### Assigned task A
In the xactonomial documentation, give the passage starting at "- alternative" and ending at "only the p-value." again, substituting "credible interval" for "confidence interval".
### Assigned task B
Render this sentence from the xactonomial documentation in Spanish: "If NULL only a confidence interval is computed."
### Assigned task C
Carry the xactonomial documentation forward from its last line.

### Extract provided
[Start of Attachment]
Exact inference for a real-valued function of multinomial parameters
Source:R/xactonomial.R
xactonomial.Rd
We consider the k sample multinomial problem where we observe k vectors (possibly of different lengths), each representing an independent sample from a multinomial. For a given function psi which takes in the concatenated vector of multinomial probabilities and outputs a real number, we are interested in constructing a confidence interval for psi.
Usage
xactonomial(
psi,
data,
psi0 = NULL,
alternative = c("two.sided", "less", "greater"),
alpha = 0.05,
psi_limits,
maxit = 50,
chunksize = 500,
conf.int = TRUE,
psi_is_vectorized = FALSE
)
Arguments
- psi
Function that takes in a vector of parameters and outputs a real valued number
- data
A list with k elements representing the vectors of counts of a k-sample multinomial
- psi0
The null hypothesis value for the parameter being tested. A p value for a test of psi <= psi0 is computed. If NULL only a confidence interval is computed.
- alternative
a character string specifying the alternative hypothesis, must be one of "two.sided" (default), "greater" or "less"
- alpha
A 1 - alpha percent confidence interval will be computed
- psi_limits
A vector of length 2 giving the lower and upper limits of the range of \(\psi(\theta)\)
- maxit
Maximum number of iterations of the stochastic procedure
- chunksize
The number of samples taken from the parameter space at each iteration
- conf.int
Logical. If FALSE, no confidence interval is calculated, only the p-value.
[End of Attachment]
(Point-tracking data)
[Start of Attachment]
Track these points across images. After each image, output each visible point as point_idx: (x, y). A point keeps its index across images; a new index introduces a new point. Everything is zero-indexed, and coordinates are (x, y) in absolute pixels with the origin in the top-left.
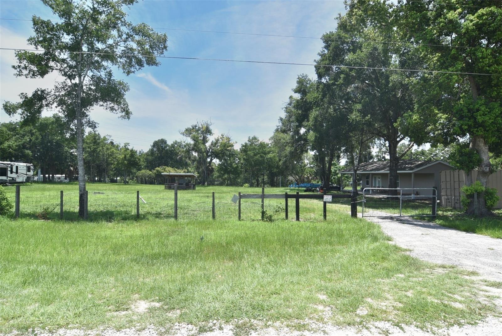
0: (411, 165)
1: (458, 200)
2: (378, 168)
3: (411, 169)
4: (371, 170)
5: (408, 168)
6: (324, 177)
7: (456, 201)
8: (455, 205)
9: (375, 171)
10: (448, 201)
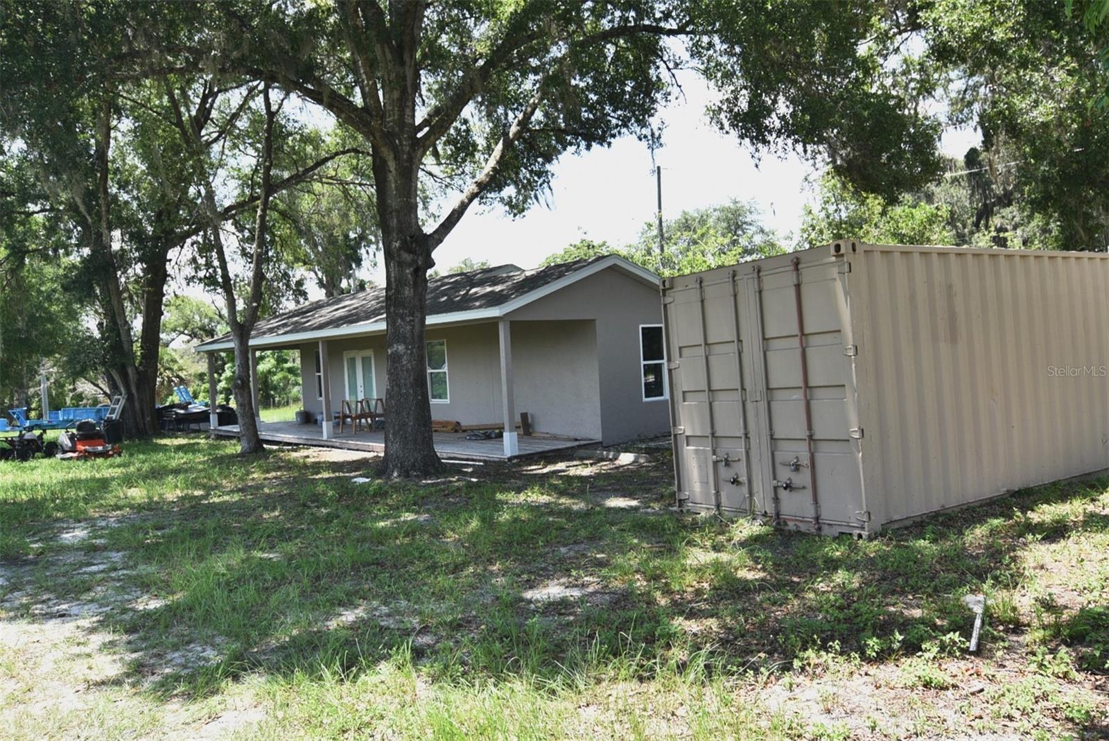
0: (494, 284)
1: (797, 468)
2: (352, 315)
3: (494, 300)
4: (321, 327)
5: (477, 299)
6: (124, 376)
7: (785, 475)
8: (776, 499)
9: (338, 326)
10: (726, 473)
[End of Attachment]
[Start of Attachment]
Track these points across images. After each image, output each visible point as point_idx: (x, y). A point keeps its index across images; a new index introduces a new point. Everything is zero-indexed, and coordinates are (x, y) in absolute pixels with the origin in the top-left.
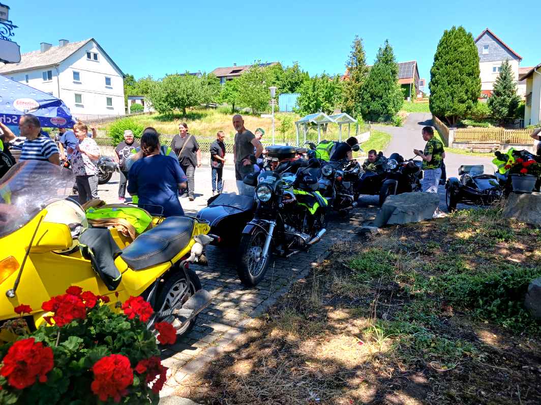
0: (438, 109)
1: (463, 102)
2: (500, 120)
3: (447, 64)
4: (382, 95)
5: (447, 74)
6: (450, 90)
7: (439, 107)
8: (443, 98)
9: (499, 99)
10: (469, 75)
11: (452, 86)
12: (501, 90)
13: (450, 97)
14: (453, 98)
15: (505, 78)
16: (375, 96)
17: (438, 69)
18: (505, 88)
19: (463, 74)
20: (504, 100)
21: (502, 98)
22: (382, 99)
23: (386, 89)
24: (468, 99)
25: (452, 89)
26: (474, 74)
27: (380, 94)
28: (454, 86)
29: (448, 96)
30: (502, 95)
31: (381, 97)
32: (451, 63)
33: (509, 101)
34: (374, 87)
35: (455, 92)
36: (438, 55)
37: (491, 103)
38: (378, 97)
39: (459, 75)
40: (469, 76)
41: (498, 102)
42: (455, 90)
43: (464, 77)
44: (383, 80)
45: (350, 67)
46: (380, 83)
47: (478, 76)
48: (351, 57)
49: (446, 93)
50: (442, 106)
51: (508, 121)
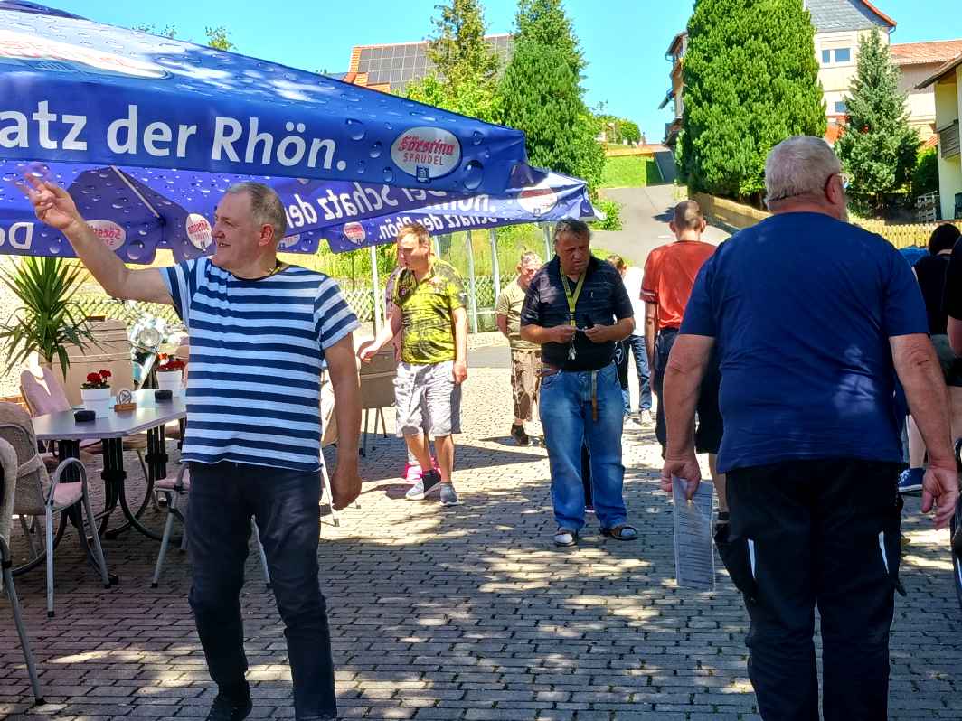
[End of Attachment]
[Start of Attachment]
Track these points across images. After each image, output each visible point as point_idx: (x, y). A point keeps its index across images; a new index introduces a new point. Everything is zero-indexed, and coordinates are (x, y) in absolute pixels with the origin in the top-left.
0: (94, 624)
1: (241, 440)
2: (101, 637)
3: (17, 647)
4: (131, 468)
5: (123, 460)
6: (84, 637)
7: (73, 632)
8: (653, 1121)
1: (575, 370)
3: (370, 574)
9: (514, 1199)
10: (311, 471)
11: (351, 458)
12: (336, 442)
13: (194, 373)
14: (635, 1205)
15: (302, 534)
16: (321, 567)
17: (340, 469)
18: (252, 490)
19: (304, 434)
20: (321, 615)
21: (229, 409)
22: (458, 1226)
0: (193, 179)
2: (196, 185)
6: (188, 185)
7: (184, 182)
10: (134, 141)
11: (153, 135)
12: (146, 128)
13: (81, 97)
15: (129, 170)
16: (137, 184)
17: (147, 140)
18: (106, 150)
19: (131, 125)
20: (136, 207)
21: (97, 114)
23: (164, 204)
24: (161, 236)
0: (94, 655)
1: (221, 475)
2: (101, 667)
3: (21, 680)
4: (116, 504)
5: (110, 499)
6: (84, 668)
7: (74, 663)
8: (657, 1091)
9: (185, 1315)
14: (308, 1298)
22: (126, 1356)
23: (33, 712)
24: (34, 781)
[End of Attachment]
### Task response A
- alternative
a character string specifying the alternative hypothesis, must be one of "two.sided" (default), "greater" or "less"
- alpha
A 1 - alpha percent credible interval will be computed
- psi_limits
A vector of length 2 giving the lower and upper limits of the range of \(\psi(\theta)\)
- maxit
Maximum number of iterations of the stochastic procedure
- chunksize
The number of samples taken from the parameter space at each iteration
- conf.int
Logical. If FALSE, no credible interval is calculated, only the p-value.

### Task response B
Si es NULL, solo se calcula un intervalo de confianza.

### Task response C
- psi_is_vectorized
Logical. If TRUE, expect that psi can take a matrix as input, and return a vector of length the number of rows, computing the statistic for each row of the matrix. If possible, this will substantially speed up the computation. See examples.
Details
Let \(T_j\) be distributed
\(\mbox{Multinomial}_{d_j}(\boldsymbol{\theta}_j, n_j)\) for \(j = 1,
\ldots, k\) and denote \(\boldsymbol{T} = (T_1, \ldots, T_k)\) and
\(\boldsymbol{\theta} = (\theta_1, \ldots, \theta_k)\). The subscript
\(d_j\) denotes the dimension of the multinomial. Suppose one is interested
in the parameter \(\psi(\boldsymbol{\theta}) \in \Theta \subseteq
\mathbb{R}\). Given a sample of size \(n\) from \(\boldsymbol{T}\), one
can estimate \(\boldsymbol{\theta}\) with the sample proportions as
\(\hat{\boldsymbol{\theta}}\) and hence
\(\pi(\hat{\boldsymbol{\theta}})\). This function constructs a \(1 -
\alpha\) percent confidence interval for \(\psi(\boldsymbol{\theta})\) and
provides a function to calculate a p value for a test of the null hypothesis
\(H_0: \psi(\boldsymbol{\theta}) \neq \psi_0\) for the two sided case,
\(H_0: \psi(\boldsymbol{\theta}) \leq \psi_0\) for the case alternative = "greater"
, and
\(H_0: \psi(\boldsymbol{\theta}) \geq \psi_0\) for the case alternative = "less"
.
We make no assumptions and do not rely on large sample approximations.
The computation is somewhat involved so it is best for small sample sizes.
Examples
psi_ba <- function(theta) {
theta1 <- theta[1:4]
theta2 <- theta[5:8]
sum(sqrt(theta1 * theta2))
}
data <- list(T1 = c(2,1,2,1), T2 = c(0,1,3,3))
xactonomial(psi_ba, data, psi_limits = c(0, 1), maxit = 5, chunksize = 20)
#> $estimate
#> [1] 0.7995291
#>
#> $conf.int
#> [1] 0.5975000 0.9970571
#>
#> $p.value
#> [1] NA
#>
psi_ba_v <- function(theta) {
theta1 <- theta[,1:4, drop = FALSE]
theta2 <- theta[,5:8, drop = FALSE]
rowSums(sqrt(theta1 * theta2))
}
data <- list(T1 = c(2,1,2,1), T2 = c(0,1,3,3))
xactonomial(psi_ba_v, data, psi_limits = c(0, 1), maxit = 5, chunksize = 20, psi_is_vectorized = TRUE)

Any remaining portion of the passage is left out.